> [PROVIDED TEXT]

The participants often paradoxically speak the opposite of what is intended. Finally with rising excitement the mara'akáme- spiritual leader rushes ahead and fires an arrows to enclose the first peyote on all quarters and exclaims 'how sacred, how beautiful, the five-pointed deer!'. He then cuts the hikuri leaving some root to regrow new crowns. The return to Wirikuta the sacred mountain is seen as a return to paradise.

"One day it will be all as you have seen it there in Wirikuta.
The first people will come back.
The fields will be pure and crystalline.
The world will end and it will all be pure again" (Internet).

"
Ramon gestures on the hunt, Lophophora williamsii, the Peyote collected (Furst).

Speak to the peyote with your heart, with your thoughts.
And the peyote sees your heart ...
And if you have luck, you will hear things
and receive things that are invisible to others,
but that god has given you to pursue your path
(Schultes and Hofmann 138).

> [EXERCISE INSTRUCTIONS]
Summarize the passage about the peyote hunt in two sentences.

> [SUPPLIED INFORMATION]

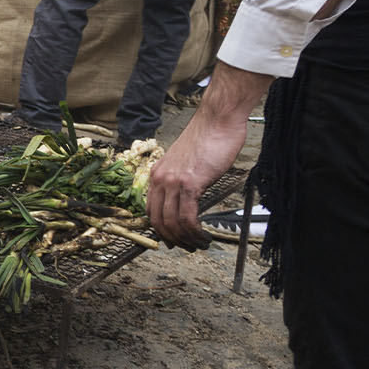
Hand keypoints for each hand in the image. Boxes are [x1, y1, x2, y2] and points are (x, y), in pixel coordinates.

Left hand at [145, 61, 271, 248]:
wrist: (218, 120)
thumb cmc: (209, 138)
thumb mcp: (187, 162)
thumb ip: (182, 180)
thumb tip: (188, 200)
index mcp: (157, 174)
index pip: (150, 210)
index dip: (159, 229)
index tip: (171, 239)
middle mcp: (160, 179)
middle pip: (158, 220)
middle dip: (172, 239)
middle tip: (186, 247)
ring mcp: (173, 182)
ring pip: (172, 222)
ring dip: (185, 239)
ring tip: (198, 244)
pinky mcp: (190, 184)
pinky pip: (187, 217)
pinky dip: (194, 232)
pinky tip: (203, 236)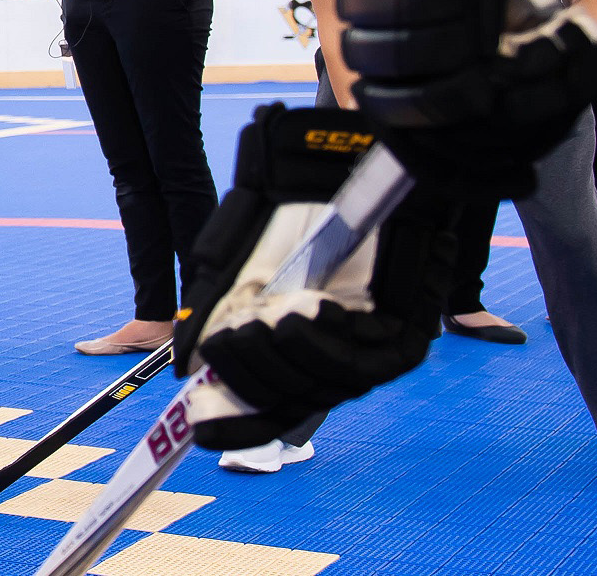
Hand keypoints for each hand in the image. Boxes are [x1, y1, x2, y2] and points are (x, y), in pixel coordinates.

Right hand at [172, 105, 458, 448]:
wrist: (359, 163)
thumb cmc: (299, 203)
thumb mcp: (240, 256)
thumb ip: (212, 308)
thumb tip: (188, 366)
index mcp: (293, 344)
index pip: (267, 408)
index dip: (236, 426)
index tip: (201, 434)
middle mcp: (332, 355)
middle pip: (289, 404)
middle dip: (251, 382)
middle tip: (226, 344)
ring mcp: (370, 351)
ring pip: (324, 389)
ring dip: (285, 363)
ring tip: (260, 323)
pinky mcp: (408, 339)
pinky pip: (365, 368)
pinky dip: (327, 347)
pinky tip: (306, 314)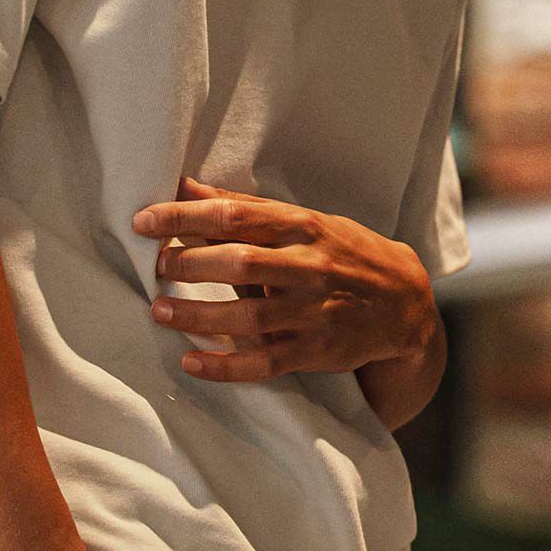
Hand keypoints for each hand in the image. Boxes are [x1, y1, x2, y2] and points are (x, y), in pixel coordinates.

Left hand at [132, 174, 439, 381]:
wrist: (405, 303)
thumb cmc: (341, 252)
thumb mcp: (302, 221)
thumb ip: (243, 208)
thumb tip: (184, 185)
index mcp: (303, 226)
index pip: (235, 215)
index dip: (185, 217)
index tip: (144, 221)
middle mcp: (310, 266)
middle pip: (242, 262)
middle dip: (190, 264)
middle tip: (156, 266)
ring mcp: (314, 312)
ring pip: (250, 316)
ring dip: (198, 315)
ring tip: (160, 311)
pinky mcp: (317, 351)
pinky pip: (266, 362)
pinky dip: (226, 365)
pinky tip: (191, 362)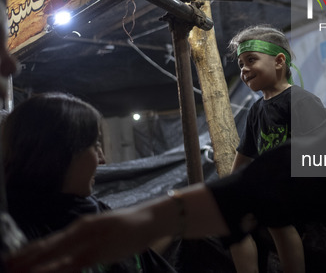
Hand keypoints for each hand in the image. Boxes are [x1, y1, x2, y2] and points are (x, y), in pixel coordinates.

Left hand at [5, 206, 157, 272]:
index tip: (9, 260)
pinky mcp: (99, 251)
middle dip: (25, 260)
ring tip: (17, 272)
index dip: (28, 252)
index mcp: (80, 227)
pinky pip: (73, 264)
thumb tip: (68, 254)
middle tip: (6, 267)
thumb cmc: (127, 227)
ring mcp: (89, 240)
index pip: (48, 242)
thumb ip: (85, 242)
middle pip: (47, 248)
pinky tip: (45, 272)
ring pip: (56, 256)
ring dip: (35, 266)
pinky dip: (56, 269)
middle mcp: (80, 231)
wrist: (149, 219)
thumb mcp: (102, 233)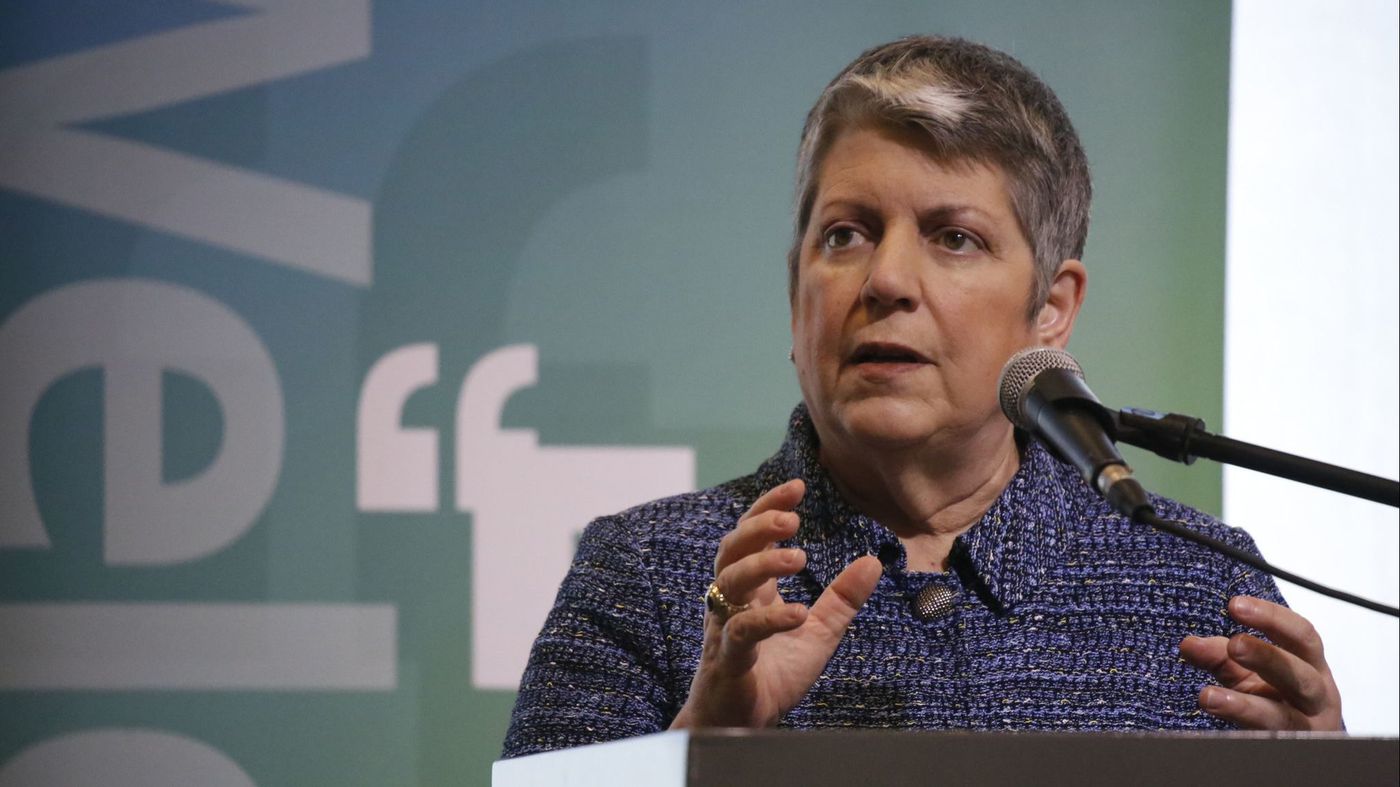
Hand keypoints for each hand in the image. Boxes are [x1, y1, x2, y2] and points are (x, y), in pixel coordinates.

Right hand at [670, 479, 881, 728]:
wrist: (740, 727)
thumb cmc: (772, 676)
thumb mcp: (818, 633)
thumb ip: (842, 599)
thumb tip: (873, 561)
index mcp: (750, 590)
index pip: (751, 536)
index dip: (768, 509)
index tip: (797, 487)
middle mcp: (731, 602)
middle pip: (732, 549)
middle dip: (760, 528)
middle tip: (793, 520)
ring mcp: (725, 629)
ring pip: (730, 583)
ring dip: (763, 565)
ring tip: (799, 557)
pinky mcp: (729, 660)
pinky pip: (743, 632)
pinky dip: (770, 619)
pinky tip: (798, 613)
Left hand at [1179, 596, 1342, 730]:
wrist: (1291, 746)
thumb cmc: (1272, 699)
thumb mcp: (1246, 672)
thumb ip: (1220, 655)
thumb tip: (1188, 644)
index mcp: (1312, 666)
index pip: (1301, 636)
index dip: (1272, 618)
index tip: (1235, 605)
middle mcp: (1317, 698)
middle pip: (1299, 675)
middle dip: (1267, 657)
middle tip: (1234, 644)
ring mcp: (1305, 730)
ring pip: (1282, 718)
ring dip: (1244, 706)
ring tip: (1208, 697)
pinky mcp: (1287, 750)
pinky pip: (1265, 742)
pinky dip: (1239, 731)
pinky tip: (1216, 721)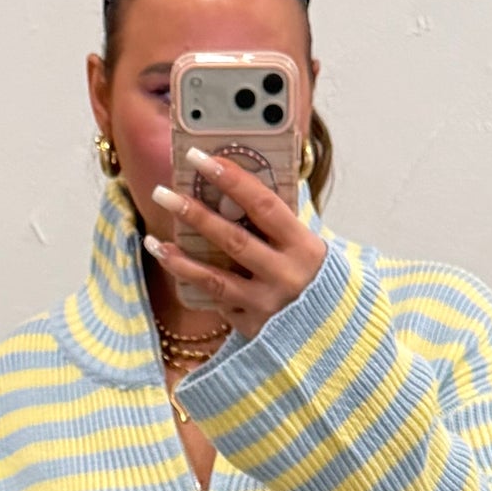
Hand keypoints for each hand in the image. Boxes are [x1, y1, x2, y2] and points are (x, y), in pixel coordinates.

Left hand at [145, 148, 327, 340]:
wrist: (338, 332)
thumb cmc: (317, 279)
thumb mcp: (308, 246)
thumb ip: (278, 223)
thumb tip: (234, 186)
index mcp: (304, 247)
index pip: (263, 205)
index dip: (231, 179)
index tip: (201, 158)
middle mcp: (286, 276)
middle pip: (232, 240)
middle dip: (195, 214)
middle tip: (162, 193)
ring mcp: (268, 306)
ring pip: (215, 279)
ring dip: (180, 259)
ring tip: (153, 240)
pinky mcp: (254, 329)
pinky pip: (219, 303)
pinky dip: (196, 286)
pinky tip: (176, 270)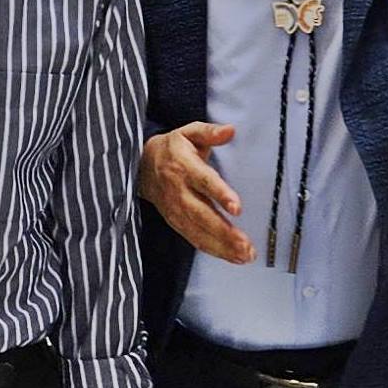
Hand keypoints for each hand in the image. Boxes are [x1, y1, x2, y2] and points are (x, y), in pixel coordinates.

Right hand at [138, 122, 248, 263]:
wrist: (142, 166)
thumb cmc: (173, 148)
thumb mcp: (189, 132)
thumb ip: (209, 132)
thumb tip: (230, 130)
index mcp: (183, 166)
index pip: (204, 181)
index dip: (220, 194)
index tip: (237, 207)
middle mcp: (178, 191)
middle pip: (201, 214)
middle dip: (224, 231)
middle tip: (245, 244)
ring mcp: (175, 209)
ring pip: (198, 232)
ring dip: (222, 246)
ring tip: (245, 255)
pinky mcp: (175, 222)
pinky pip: (194, 239)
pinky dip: (214, 250)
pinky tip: (233, 257)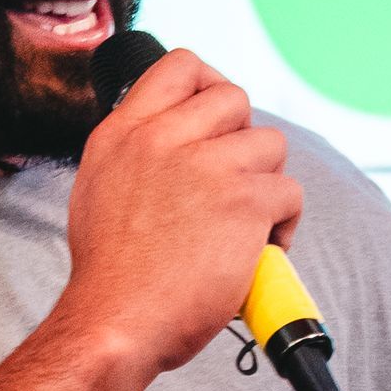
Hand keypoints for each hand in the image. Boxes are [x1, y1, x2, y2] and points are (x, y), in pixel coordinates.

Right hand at [57, 47, 302, 382]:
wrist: (116, 323)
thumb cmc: (111, 277)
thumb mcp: (100, 190)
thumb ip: (137, 155)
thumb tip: (175, 145)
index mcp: (124, 133)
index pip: (180, 67)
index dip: (210, 85)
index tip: (218, 121)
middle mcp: (163, 138)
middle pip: (234, 99)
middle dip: (244, 141)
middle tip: (235, 184)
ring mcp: (206, 166)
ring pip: (271, 144)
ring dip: (268, 183)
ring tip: (249, 223)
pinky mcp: (244, 201)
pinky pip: (290, 192)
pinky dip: (284, 224)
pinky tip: (259, 250)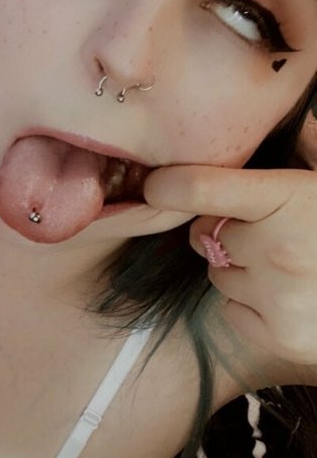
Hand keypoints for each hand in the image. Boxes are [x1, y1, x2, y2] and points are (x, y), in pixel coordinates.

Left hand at [144, 152, 316, 366]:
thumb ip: (314, 148)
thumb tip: (296, 119)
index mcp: (289, 201)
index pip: (203, 189)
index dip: (172, 185)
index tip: (156, 186)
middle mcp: (276, 250)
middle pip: (206, 232)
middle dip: (224, 227)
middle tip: (266, 229)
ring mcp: (276, 299)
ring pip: (217, 273)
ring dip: (237, 266)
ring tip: (286, 265)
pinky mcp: (278, 339)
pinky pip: (232, 310)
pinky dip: (249, 303)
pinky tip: (288, 296)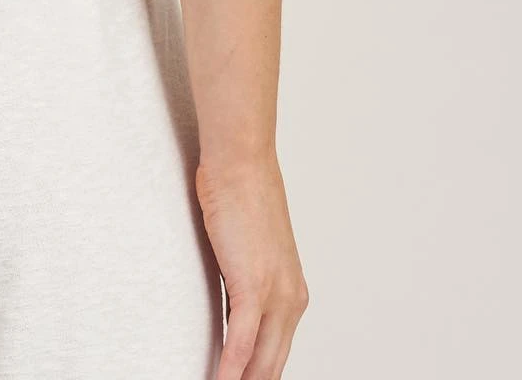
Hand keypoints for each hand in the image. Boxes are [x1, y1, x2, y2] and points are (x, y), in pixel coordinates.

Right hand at [196, 149, 308, 379]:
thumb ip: (244, 280)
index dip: (260, 374)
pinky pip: (241, 342)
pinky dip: (229, 368)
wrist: (241, 162)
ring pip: (261, 361)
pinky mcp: (253, 287)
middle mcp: (291, 299)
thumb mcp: (248, 248)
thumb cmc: (240, 193)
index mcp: (292, 291)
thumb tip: (229, 303)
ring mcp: (276, 295)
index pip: (276, 351)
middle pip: (273, 364)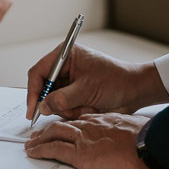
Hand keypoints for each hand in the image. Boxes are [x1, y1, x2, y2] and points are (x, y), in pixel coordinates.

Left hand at [24, 113, 158, 168]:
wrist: (149, 145)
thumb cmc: (149, 140)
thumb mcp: (137, 130)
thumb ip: (129, 133)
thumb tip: (135, 141)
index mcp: (103, 120)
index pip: (79, 120)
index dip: (68, 124)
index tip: (62, 128)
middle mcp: (90, 126)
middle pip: (63, 124)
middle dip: (48, 130)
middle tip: (38, 135)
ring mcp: (83, 139)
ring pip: (53, 134)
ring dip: (39, 139)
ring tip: (30, 144)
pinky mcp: (80, 154)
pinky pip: (53, 150)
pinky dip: (40, 150)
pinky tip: (32, 153)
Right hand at [25, 44, 168, 120]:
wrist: (135, 92)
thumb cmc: (117, 81)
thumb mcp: (87, 89)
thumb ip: (62, 98)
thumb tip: (43, 106)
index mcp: (65, 56)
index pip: (39, 73)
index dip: (34, 92)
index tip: (33, 110)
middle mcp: (64, 68)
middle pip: (44, 90)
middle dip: (57, 104)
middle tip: (71, 110)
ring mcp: (69, 83)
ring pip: (54, 103)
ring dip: (69, 110)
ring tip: (87, 107)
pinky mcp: (74, 95)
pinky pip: (64, 109)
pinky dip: (75, 112)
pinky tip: (90, 109)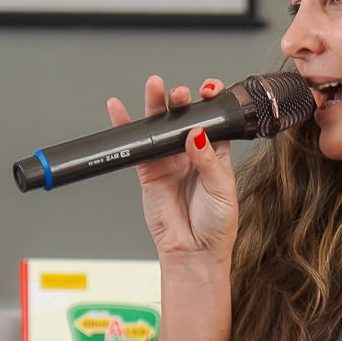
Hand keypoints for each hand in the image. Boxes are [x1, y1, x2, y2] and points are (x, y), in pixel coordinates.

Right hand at [105, 76, 238, 268]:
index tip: (208, 91)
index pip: (212, 119)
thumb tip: (196, 134)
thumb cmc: (216, 225)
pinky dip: (127, 127)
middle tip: (178, 93)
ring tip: (154, 87)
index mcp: (216, 153)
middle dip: (181, 100)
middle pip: (184, 117)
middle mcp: (192, 153)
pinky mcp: (149, 172)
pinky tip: (119, 110)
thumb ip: (208, 159)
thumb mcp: (222, 189)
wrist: (194, 253)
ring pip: (160, 126)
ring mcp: (169, 161)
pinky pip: (138, 146)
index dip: (210, 102)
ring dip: (156, 105)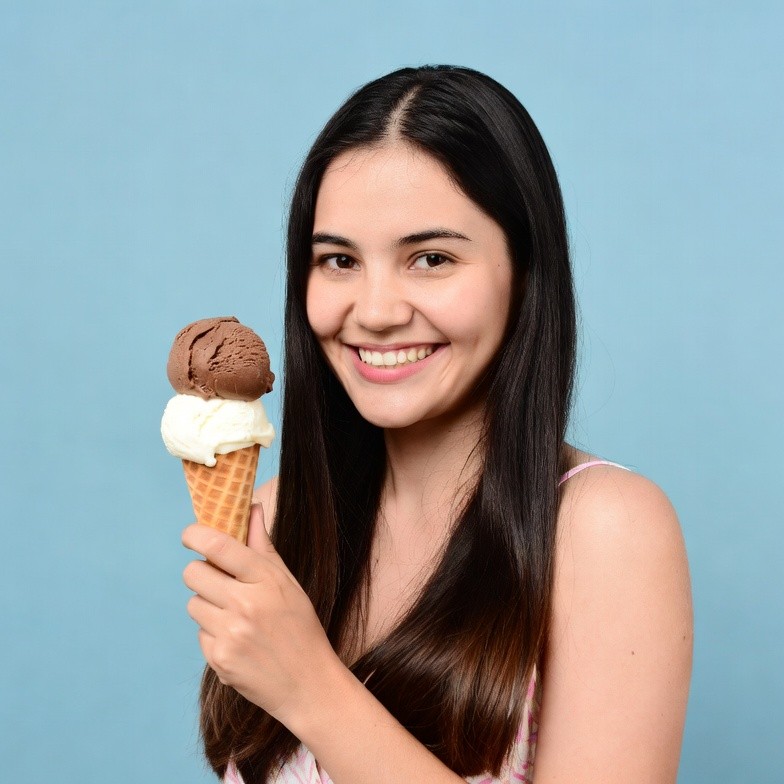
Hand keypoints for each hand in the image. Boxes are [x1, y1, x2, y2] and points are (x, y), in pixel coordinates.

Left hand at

> [SOLUTION TO THE PROBLEM]
On the hunt, the mara'akáme, or spiritual leader, rushes ahead, fires arrows to enclose the first peyote on all quarters, and then cuts it while leaving some root to regrow new crowns. The return to the sacred mountain Wirikuta is seen as a return to paradise, and the quoted words say that one day the world will end and be pure again, and that whoever speaks to the peyote with the heart may hear and receive things invisible to others.